** RECORDS SHOWN follows **

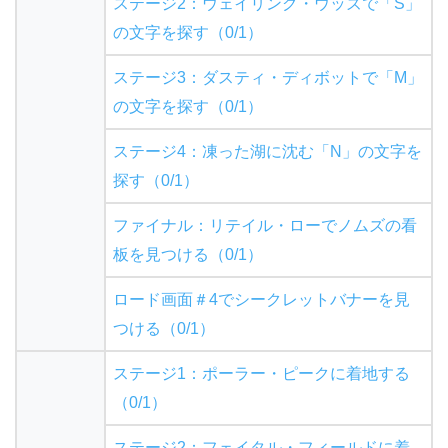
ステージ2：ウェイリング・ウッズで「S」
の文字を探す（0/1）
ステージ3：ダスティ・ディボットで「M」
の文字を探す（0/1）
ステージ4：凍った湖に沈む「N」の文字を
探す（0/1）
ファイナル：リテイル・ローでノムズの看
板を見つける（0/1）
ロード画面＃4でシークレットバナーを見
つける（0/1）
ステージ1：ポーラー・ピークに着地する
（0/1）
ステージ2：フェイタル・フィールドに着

** End of RECORDS SHOWN **
** RECORDS SHOWN follows **

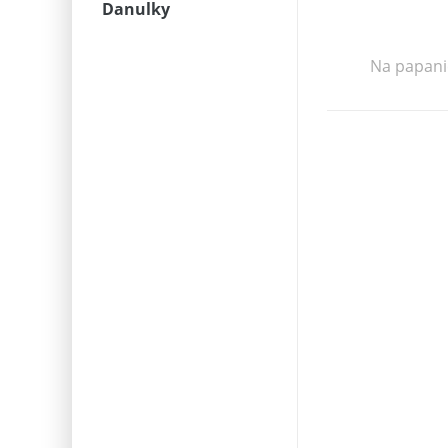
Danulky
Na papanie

** End of RECORDS SHOWN **
** RECORDS SHOWN follows **

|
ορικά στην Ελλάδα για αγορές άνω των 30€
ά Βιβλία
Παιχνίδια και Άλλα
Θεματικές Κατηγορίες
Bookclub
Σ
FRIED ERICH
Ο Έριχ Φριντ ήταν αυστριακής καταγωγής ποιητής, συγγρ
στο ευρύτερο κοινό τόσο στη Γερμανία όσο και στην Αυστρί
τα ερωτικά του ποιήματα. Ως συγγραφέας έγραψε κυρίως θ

** End of RECORDS SHOWN **

From the records above, copy only the lines starting with the line that holds "ステージ3：ダスティ・ディボットで「M」" and going on through the line that holds "ステージ2：フェイタル・フィールドに着", exactly as written.

[RESPONSE AREA]
ステージ3：ダスティ・ディボットで「M」
の文字を探す（0/1）
ステージ4：凍った湖に沈む「N」の文字を
探す（0/1）
ファイナル：リテイル・ローでノムズの看
板を見つける（0/1）
ロード画面＃4でシークレットバナーを見
つける（0/1）
ステージ1：ポーラー・ピークに着地する
（0/1）
ステージ2：フェイタル・フィールドに着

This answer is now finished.